A web-based or phone app travel guide called Green Book of South Carolina lists more than 300 sites across the state with African American heritage. The S.C. African American Heritage Commission developed it.
The website is greenbookofsc.com.
Tourism officials have said the state’s African American sites could be drawing more visitors and boosting tourism revenues.
Many African Americans can trace their roots to South Carolina.
“The Green Book of South Carolina helps expand tourism’s impact in the Palmetto State, which is now a $20.2 billion industry,” Dawn Dawson-House, director of corporate communications at the S.C. Department of Parks, Recreation and Tourism, said in a statement.
The updated version pays homage to the original Green Book, first published in 1936 by New York City postman Victor Green as an African American travel guide to safe harbors and welcoming establishments across the United States, according to the commission.
The commission is an affiliate of the S.C. Department of Archives and History.
Gullah Geechee
The former mayor of Savannah will help promote the state’s African American culture.
The Johns Island-based Gullah Geechee Cultural Heritage Corridor Foundation recently chose Otis Johnson, scholar-in-residence at Savannah State University, as its new chairman. Johnson served as Savannah’s mayor from 2004 to 2011.
The foundation promotes the Gullah Geechee Cultural Heritage Corridor, a coastal strip of African American culture recognized by the National Park Service.
Other recently elected officers to the foundation are:
- Louis Albert, a faculty associate at Arizona State University, is vice chair.
- Antoinette Jackson, associate professor of anthropology at the University of South Florida and a founding member of the Gullah Geechee Cultural Heritage Corridor Commission, is secretary.
- Edward McKelvey Jr., a senior vice president of South State Bank, is treasurer.
Hotel happenings
A pair of Charleston-based developers are proposing new hotels for West Ashley and Daniel Island.
Jupiter Holdings wants to build 123 rooms across from Costco. The request is on the June 6 agenda of the city’s Board of Zoning Appeals.

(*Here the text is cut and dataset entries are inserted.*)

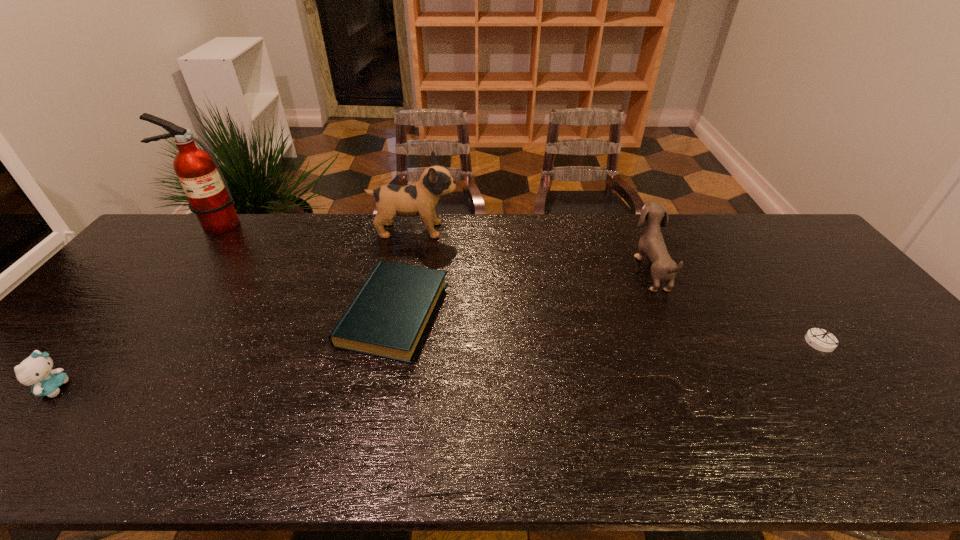
This screenshot has width=960, height=540. Find the location of `the tallest object`. the tallest object is located at coordinates (209, 197).

The image size is (960, 540). I want to click on the fifth shortest object, so click(x=421, y=198).

Find the location of a particular element. the taller puppy is located at coordinates (421, 198).

I want to click on the shorter puppy, so click(x=651, y=243).

Find the location of a particular element. the right puppy is located at coordinates (651, 243).

Where is `the third shortest object`? the third shortest object is located at coordinates (36, 370).

This screenshot has height=540, width=960. In order to click on the nearest object in this screenshot , I will do `click(36, 370)`.

Identify the location of book. The image size is (960, 540). (389, 316).

Identify the location of the rightmost object. Image resolution: width=960 pixels, height=540 pixels. (822, 340).

I want to click on vacant region located on the nozzle and handle of the fire extinguisher, so (x=161, y=289).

The vacant site is behind the Food Lion supermarket at 3025 Ashley Town Center Drive. The hotel would be a WoodSpring Suites, according to Fred Whittle with Jupiter. The independent extended-stay lodging chain is based in Wichita, Kan.
Meanwhile, on Daniel Island, developer Michael Bennett of Bennett Hospitality is planning another hotel.
Bennett’s Daniel Island Ventures III is asking the Department of Health and Environmental Control for a permit to prepare 2.2 acres for a new Home2 Suites, a Hilton extended-stay brand.
The site is between MUSC Health Stadium and Volvo Cars Stadium, south of The Islander restaurant that Bennett’s Holy City Hospitality owns on Fairchild Street. He also owns the existing Daniel Island Hampton Inn.